In other words, he knows agriculture from the ground up, manure and all.
But as communications manager for the Montana Stockgrowers Association, Goodman also knows about communication and the fast-paced, yet sometimes murky and muddy world of social media. And he shares his thoughts from the intersection of agriculture and communication in a variety of venues, but most notably in his personal blog, Agriculture Proud, which you can find online at agricultureproud.com.
Goodman recently posted five observations on social media and agriculture that are worth noting — and pondering.
1. People trust farmers, but not necessarily the business of farming or the practices involved.
The disconnect occurs, though, when they don’t understand why you farm a certain way or with a certain practice.
2. When statements support what we want to believe, it’s amazing what we will make ourselves view as credible information.
This isn’t just a nonfarm phenomenon. We all do it. That simple recognition, however, is a huge step to overcoming that weakness.
3. People don’t know how to find, read or evaluate sound science information. And then, people don’t trust scientific resources when they do find them.
This is a tough one. In today’s 24/7 communication environment, you can find unlimited information on any issue, anywhere and with very limited effort.
The algorithms of search engines may also filter and influence what you find.

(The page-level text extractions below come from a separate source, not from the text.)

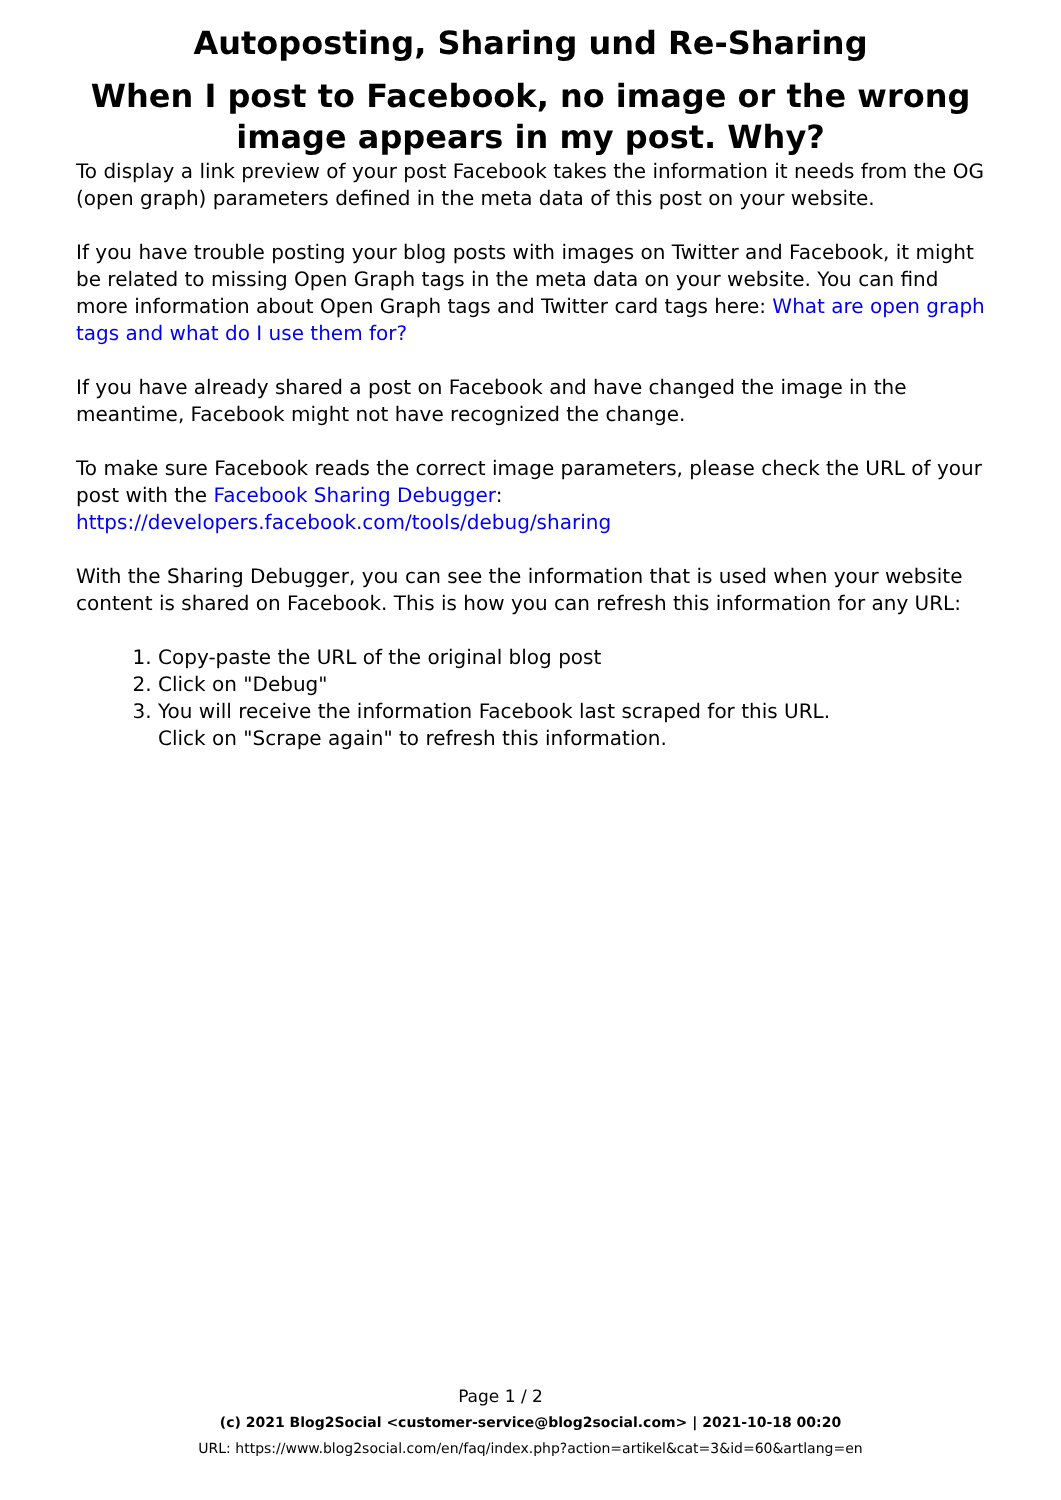Autoposting, Sharing und Re-Sharing
When I post to Facebook, no image or the wrong image appears in my post. Why?
To display a link preview of your post Facebook takes the information it needs from the OG (open graph) parameters defined in the meta data of this post on your website.
If you have trouble posting your blog posts with images on Twitter and Facebook, it might be related to missing Open Graph tags in the meta data on your website. You can find more information about Open Graph tags and Twitter card tags here: What are open graph tags and what do I use them for?
If you have already shared a post on Facebook and have changed the image in the meantime, Facebook might not have recognized the change.
To make sure Facebook reads the correct image parameters, please check the URL of your post with the Facebook Sharing Debugger:
https://developers.facebook.com/tools/debug/sharing
With the Sharing Debugger, you can see the information that is used when your website content is shared on Facebook. This is how you can refresh this information for any URL:
1. Copy-paste the URL of the original blog post
2. Click on "Debug"
3. You will receive the information Facebook last scraped for this URL.
Click on "Scrape again" to refresh this information.
Page 1 / 2
(c) 2021 Blog2Social <customer-service@blog2social.com> | 2021-10-18 00:20
URL: https://www.blog2social.com/en/faq/index.php?action=artikel&cat=3&id=60&artlang=en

The experts call it “self-reinforcing informational spirals,” because there are often differences between what you search for, and what Google suggests to you as results, based on popularity of links and views.
Online aggregators can filter information they provide to you based on your previous searches and website visits. In other words, your Web search may yield bias when you’re looking for facts.

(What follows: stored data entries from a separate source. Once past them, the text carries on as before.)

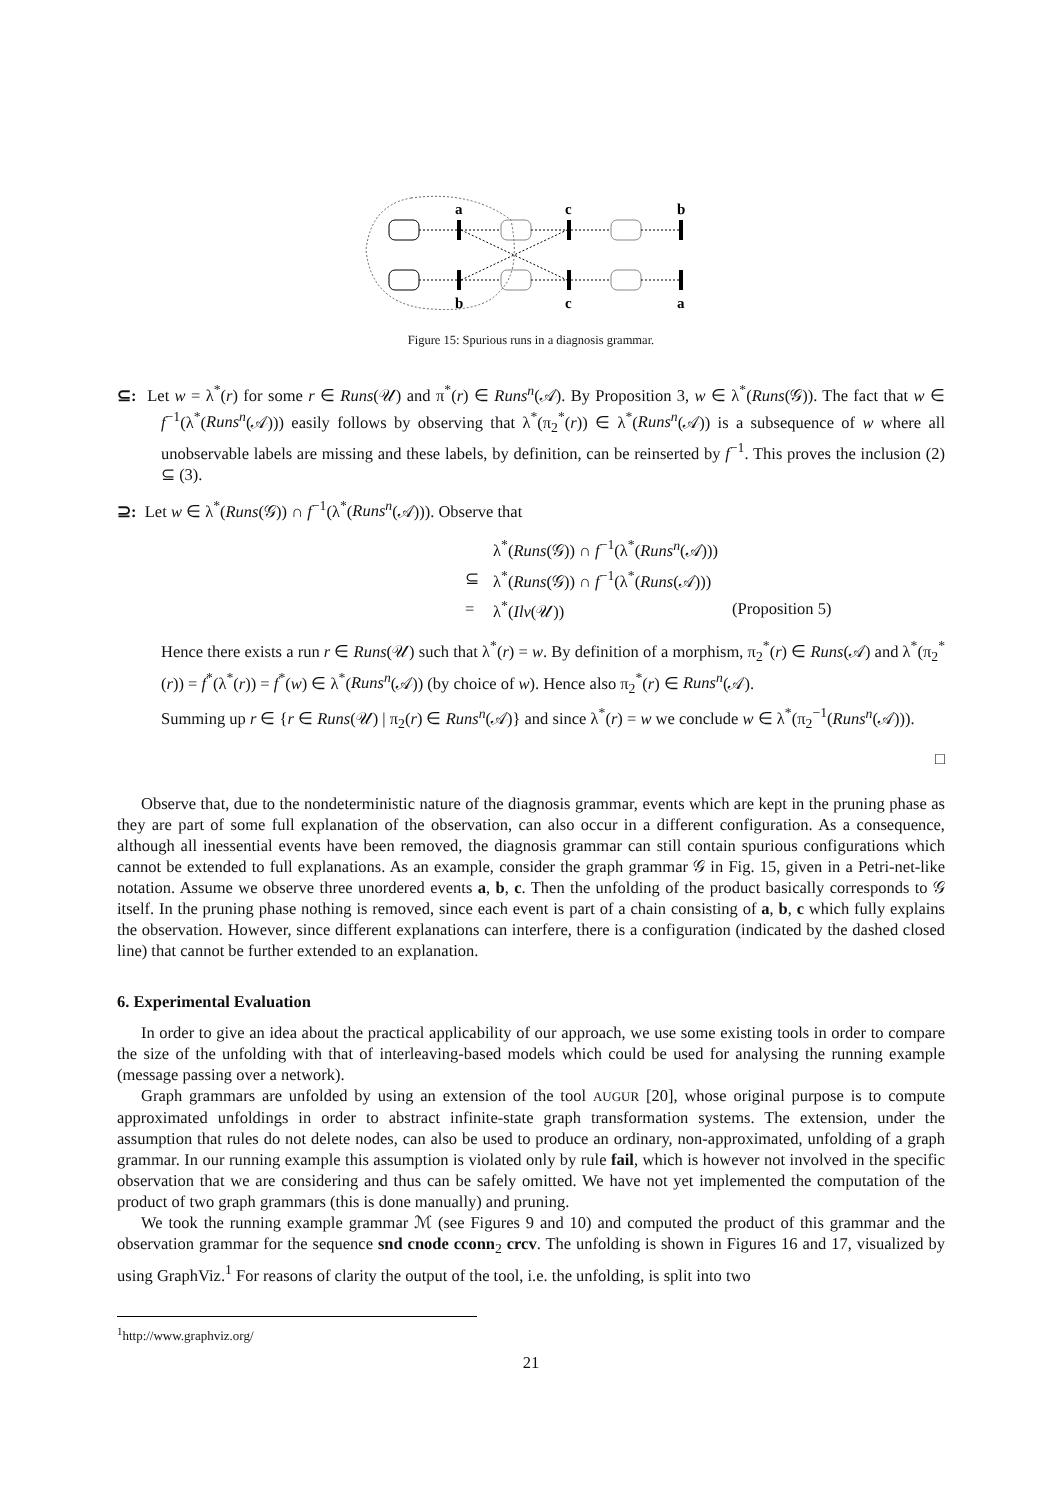a
c
b
b
c
a
Figure 15: Spurious runs in a diagnosis grammar.
⊆: Let w = λ<sup>*</sup>(r) for some r ∈ Runs(𝒰) and π<sup>*</sup>(r) ∈ Runs<sup>n</sup>(𝒜). By Proposition 3, w ∈ λ<sup>*</sup>(Runs(𝒢)). The fact that w ∈ f<sup>−1</sup>(λ<sup>*</sup>(Runs<sup>n</sup>(𝒜))) easily follows by observing that λ<sup>*</sup>(π<sub>2</sub><sup>*</sup>(r)) ∈ λ<sup>*</sup>(Runs<sup>n</sup>(𝒜)) is a subsequence of w where all unobservable labels are missing and these labels, by definition, can be reinserted by f<sup>−1</sup>. This proves the inclusion (2) ⊆ (3).
⊇: Let w ∈ λ<sup>*</sup>(Runs(𝒢)) ∩ f<sup>−1</sup>(λ<sup>*</sup>(Runs<sup>n</sup>(𝒜))). Observe that
| | λ<sup>*</sup>( Runs (𝒢)) ∩ f<sup>−1</sup>(λ<sup>*</sup>( Runs<sup>n</sup> (𝒜))) | |
| ⊆ | λ<sup>*</sup>( Runs (𝒢)) ∩ f<sup>−1</sup>(λ<sup>*</sup>( Runs (𝒜))) | |
| = | λ<sup>*</sup>( Ilv (𝒰)) | (Proposition 5) |
Hence there exists a run r ∈ Runs(𝒰) such that λ<sup>*</sup>(r) = w. By definition of a morphism, π<sub>2</sub><sup>*</sup>(r) ∈ Runs(𝒜) and λ<sup>*</sup>(π<sub>2</sub><sup>*</sup>(r)) = f<sup>*</sup>(λ<sup>*</sup>(r)) = f<sup>*</sup>(w) ∈ λ<sup>*</sup>(Runs<sup>n</sup>(𝒜)) (by choice of w). Hence also π<sub>2</sub><sup>*</sup>(r) ∈ Runs<sup>n</sup>(𝒜).
Summing up r ∈ {r ∈ Runs(𝒰) | π<sub>2</sub>(r) ∈ Runs<sup>n</sup>(𝒜)} and since λ<sup>*</sup>(r) = w we conclude w ∈ λ<sup>*</sup>(π<sub>2</sub><sup>−1</sup>(Runs<sup>n</sup>(𝒜))).
□
Observe that, due to the nondeterministic nature of the diagnosis grammar, events which are kept in the pruning phase as they are part of some full explanation of the observation, can also occur in a different configuration. As a consequence, although all inessential events have been removed, the diagnosis grammar can still contain spurious configurations which cannot be extended to full explanations. As an example, consider the graph grammar 𝒢 in Fig. 15, given in a Petri-net-like notation. Assume we observe three unordered events a, b, c. Then the unfolding of the product basically corresponds to 𝒢 itself. In the pruning phase nothing is removed, since each event is part of a chain consisting of a, b, c which fully explains the observation. However, since different explanations can interfere, there is a configuration (indicated by the dashed closed line) that cannot be further extended to an explanation.
6. Experimental Evaluation
In order to give an idea about the practical applicability of our approach, we use some existing tools in order to compare the size of the unfolding with that of interleaving-based models which could be used for analysing the running example (message passing over a network).
Graph grammars are unfolded by using an extension of the tool AUGUR [20], whose original purpose is to compute approximated unfoldings in order to abstract infinite-state graph transformation systems. The extension, under the assumption that rules do not delete nodes, can also be used to produce an ordinary, non-approximated, unfolding of a graph grammar. In our running example this assumption is violated only by rule fail, which is however not involved in the specific observation that we are considering and thus can be safely omitted. We have not yet implemented the computation of the product of two graph grammars (this is done manually) and pruning.
We took the running example grammar ℳ (see Figures 9 and 10) and computed the product of this grammar and the observation grammar for the sequence snd cnode cconn<sub>2</sub> crcv. The unfolding is shown in Figures 16 and 17, visualized by using GraphViz.<sup>1</sup> For reasons of clarity the output of the tool, i.e. the unfolding, is split into two
<sup>1</sup> http://www.graphviz.org/
21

4. People actually perceive documentaries, celebrities and run-of-the-mill websites as credible information sources to solely base a belief upon.
Celebrity endorsement or influence isn’t anything new, but there seem to be more and more public personalities who use the spotlight to proclaim the “truths.” Likewise, there are any number of websites that play hard and fast with science and facts.

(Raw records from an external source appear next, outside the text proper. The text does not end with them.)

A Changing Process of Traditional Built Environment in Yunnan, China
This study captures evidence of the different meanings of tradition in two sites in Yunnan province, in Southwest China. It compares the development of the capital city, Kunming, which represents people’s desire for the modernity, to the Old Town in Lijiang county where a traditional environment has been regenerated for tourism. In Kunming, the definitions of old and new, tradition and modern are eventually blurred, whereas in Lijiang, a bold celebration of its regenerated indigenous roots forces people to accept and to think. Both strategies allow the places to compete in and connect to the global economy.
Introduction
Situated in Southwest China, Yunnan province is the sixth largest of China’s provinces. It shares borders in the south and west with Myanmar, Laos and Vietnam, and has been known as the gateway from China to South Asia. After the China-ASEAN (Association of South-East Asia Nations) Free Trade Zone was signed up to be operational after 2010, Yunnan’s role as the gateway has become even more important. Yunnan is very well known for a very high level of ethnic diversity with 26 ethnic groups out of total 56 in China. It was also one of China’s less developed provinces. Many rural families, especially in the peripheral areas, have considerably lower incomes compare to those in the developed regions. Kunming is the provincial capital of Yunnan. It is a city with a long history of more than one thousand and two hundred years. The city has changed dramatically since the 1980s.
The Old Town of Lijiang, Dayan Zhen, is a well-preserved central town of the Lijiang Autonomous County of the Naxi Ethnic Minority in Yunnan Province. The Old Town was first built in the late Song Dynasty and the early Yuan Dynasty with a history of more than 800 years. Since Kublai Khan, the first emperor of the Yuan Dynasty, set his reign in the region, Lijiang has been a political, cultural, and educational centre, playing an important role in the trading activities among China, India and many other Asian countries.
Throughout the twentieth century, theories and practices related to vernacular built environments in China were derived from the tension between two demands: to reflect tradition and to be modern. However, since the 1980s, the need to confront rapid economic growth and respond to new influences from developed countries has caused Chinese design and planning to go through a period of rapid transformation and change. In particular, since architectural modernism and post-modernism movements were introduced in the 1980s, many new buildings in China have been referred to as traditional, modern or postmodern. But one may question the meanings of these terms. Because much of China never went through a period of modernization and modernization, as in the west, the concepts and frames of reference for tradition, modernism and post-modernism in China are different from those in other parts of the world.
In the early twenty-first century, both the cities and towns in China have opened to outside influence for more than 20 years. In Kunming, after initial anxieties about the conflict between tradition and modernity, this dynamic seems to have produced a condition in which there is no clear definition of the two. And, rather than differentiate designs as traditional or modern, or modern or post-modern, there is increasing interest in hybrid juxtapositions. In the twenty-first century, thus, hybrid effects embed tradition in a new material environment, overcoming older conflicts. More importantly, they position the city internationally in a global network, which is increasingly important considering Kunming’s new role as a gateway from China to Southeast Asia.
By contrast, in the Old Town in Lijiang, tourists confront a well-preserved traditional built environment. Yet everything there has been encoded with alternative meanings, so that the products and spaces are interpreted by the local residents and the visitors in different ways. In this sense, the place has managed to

As David Liebl of the Climate Science Center at the University of Wisconsin-Madison said during a meeting I attended this summer, “explain, explain, explain won’t make a difference.”
Scientific knowledge and understanding, Liebl said, is filtered by our experiences, our values, our socioeconomic status. And the trustworthiness of the messenger plays a bigger role in the acceptance of the message than the content of the message itself.
“It’s not how much you’re told,” Liebl added, “it’s who tells you so.”
To be heard, Liebl challenged, “you have to be loud, and choose who to be loud for [you].”
5. Members of the agriculture community need a serious lesson in how to communicate with others, how to facilitate a productive conversation, and how to respect others’ choices when those choices contradict their own beliefs.